━━━━━ Material provided

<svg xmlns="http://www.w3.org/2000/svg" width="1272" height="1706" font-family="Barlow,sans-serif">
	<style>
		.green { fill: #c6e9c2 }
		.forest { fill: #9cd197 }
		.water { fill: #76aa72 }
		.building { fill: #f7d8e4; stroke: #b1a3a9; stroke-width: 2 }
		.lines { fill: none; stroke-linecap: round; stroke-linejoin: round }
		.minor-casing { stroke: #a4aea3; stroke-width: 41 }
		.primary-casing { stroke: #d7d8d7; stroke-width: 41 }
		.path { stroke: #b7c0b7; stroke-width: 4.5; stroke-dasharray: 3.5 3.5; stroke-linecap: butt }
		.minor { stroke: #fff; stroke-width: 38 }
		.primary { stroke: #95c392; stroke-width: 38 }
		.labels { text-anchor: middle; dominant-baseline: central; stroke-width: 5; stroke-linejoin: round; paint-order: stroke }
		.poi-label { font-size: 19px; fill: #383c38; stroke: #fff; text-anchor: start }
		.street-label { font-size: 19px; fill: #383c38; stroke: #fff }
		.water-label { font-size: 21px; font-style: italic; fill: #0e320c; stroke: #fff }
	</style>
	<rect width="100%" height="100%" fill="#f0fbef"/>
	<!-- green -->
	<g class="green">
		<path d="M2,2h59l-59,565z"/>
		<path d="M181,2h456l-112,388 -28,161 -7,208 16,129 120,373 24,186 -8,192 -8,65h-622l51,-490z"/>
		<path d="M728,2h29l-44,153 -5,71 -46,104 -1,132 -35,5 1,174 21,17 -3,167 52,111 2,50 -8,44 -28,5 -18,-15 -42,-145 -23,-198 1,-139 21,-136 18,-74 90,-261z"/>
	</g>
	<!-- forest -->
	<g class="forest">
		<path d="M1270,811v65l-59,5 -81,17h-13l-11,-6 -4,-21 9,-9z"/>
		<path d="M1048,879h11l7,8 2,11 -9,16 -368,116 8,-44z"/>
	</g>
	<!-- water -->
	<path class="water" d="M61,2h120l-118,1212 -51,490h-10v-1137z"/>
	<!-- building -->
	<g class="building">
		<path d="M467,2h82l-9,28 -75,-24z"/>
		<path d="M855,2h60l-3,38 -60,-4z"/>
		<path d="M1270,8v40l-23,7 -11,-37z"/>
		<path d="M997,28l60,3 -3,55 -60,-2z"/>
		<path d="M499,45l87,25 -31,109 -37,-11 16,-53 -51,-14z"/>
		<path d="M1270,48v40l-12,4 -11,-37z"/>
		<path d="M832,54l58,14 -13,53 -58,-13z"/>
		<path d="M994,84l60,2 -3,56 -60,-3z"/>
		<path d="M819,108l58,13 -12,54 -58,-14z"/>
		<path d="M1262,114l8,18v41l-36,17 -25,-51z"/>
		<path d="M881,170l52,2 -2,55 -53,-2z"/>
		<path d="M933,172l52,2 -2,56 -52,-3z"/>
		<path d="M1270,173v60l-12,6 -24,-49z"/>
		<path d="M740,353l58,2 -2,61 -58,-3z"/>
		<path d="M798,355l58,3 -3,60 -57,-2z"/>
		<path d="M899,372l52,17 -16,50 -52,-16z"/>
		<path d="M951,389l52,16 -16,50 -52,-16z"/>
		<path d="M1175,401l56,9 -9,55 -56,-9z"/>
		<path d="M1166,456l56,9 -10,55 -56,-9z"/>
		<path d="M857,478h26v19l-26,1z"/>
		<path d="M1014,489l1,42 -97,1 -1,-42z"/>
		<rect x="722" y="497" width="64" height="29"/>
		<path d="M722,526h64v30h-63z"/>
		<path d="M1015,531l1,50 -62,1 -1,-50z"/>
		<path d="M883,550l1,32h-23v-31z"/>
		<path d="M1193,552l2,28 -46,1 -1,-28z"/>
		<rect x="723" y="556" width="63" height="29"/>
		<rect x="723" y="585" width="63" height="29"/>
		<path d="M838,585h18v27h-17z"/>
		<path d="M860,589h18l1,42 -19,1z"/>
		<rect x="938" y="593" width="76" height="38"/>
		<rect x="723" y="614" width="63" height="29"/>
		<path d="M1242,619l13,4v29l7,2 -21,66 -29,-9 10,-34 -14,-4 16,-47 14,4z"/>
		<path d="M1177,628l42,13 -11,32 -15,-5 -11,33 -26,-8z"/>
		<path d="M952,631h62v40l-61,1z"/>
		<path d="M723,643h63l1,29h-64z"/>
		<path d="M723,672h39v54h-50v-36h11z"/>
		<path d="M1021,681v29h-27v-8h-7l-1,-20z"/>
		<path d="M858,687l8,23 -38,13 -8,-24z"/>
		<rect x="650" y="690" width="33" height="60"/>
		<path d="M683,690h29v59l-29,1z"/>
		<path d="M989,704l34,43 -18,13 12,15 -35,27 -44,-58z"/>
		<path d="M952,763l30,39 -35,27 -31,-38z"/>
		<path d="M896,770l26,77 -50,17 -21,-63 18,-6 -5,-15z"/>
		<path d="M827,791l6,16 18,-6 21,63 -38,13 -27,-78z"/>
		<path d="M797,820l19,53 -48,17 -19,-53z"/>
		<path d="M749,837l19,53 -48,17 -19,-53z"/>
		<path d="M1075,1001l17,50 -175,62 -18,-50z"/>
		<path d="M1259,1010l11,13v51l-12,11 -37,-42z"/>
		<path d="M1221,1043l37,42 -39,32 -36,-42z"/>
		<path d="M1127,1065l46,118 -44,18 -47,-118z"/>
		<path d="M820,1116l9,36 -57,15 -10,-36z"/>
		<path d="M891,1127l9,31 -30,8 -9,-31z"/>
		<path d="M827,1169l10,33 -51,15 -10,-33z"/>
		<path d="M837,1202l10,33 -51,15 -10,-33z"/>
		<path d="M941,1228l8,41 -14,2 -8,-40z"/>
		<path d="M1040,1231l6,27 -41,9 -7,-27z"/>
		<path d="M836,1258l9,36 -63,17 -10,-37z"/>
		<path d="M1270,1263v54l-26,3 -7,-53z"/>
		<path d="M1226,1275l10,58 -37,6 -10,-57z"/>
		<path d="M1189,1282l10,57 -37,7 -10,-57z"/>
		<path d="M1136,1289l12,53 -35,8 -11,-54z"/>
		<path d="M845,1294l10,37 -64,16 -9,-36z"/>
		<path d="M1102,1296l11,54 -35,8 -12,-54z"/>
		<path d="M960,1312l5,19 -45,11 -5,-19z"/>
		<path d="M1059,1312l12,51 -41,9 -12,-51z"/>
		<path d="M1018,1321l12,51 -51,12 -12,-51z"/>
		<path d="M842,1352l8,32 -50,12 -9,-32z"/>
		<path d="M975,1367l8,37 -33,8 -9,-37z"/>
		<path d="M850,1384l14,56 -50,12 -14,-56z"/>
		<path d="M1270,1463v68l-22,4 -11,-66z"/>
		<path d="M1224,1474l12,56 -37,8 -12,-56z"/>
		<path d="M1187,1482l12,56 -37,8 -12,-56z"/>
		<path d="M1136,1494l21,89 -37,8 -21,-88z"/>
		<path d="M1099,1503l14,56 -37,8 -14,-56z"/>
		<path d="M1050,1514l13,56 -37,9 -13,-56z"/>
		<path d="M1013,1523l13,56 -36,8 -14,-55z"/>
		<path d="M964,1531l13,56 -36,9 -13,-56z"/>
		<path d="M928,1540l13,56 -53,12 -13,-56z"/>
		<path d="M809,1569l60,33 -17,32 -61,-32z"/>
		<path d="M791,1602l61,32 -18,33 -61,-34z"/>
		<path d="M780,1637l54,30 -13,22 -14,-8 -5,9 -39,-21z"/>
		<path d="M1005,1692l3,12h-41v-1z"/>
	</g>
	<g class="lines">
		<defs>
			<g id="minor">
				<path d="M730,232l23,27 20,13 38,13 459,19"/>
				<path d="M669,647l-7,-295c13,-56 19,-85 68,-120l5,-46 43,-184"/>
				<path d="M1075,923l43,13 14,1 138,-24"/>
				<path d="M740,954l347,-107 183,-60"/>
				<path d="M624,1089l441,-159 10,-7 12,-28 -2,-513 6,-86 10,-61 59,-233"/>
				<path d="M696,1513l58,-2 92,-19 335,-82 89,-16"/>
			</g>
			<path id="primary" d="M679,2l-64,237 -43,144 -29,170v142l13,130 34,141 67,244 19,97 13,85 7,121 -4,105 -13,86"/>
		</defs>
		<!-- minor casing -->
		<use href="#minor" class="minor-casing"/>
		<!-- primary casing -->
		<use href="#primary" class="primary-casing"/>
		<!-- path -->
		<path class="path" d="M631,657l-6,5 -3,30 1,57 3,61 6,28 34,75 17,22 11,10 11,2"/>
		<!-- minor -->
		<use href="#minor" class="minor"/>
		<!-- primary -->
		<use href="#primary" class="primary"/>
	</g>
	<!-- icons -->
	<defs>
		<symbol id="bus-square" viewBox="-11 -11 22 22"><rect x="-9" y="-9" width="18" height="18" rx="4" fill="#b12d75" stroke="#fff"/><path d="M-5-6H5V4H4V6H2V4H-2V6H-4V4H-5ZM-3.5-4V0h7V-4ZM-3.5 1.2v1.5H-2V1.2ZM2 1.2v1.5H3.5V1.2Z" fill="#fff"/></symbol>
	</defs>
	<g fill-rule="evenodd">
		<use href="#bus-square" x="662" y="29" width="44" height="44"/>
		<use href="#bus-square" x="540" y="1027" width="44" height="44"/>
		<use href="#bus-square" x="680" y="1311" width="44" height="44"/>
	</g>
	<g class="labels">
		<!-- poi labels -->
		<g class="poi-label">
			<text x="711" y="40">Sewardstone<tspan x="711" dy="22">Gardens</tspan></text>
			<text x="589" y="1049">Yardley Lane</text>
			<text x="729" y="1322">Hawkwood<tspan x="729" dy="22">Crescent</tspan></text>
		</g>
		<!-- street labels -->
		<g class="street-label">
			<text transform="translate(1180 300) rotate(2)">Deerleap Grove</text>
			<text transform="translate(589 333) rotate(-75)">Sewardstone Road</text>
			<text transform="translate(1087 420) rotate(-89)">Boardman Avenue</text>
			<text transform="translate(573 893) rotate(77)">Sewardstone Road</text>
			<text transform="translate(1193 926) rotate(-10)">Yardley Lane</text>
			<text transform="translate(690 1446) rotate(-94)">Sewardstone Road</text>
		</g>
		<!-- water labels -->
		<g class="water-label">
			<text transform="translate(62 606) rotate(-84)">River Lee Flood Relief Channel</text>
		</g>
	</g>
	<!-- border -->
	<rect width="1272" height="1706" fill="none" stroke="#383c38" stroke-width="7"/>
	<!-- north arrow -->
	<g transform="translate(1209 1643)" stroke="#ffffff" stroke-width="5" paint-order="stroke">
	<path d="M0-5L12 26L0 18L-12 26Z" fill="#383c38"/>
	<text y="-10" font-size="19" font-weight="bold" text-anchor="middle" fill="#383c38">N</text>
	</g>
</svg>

━━━━━━━━━━

Search the records above for "linecap" and copy every line that has it.

		.lines { fill: none; stroke-linecap: round; stroke-linejoin: round }
		.path { stroke: #b7c0b7; stroke-width: 4.5; stroke-dasharray: 3.5 3.5; stroke-linecap: butt }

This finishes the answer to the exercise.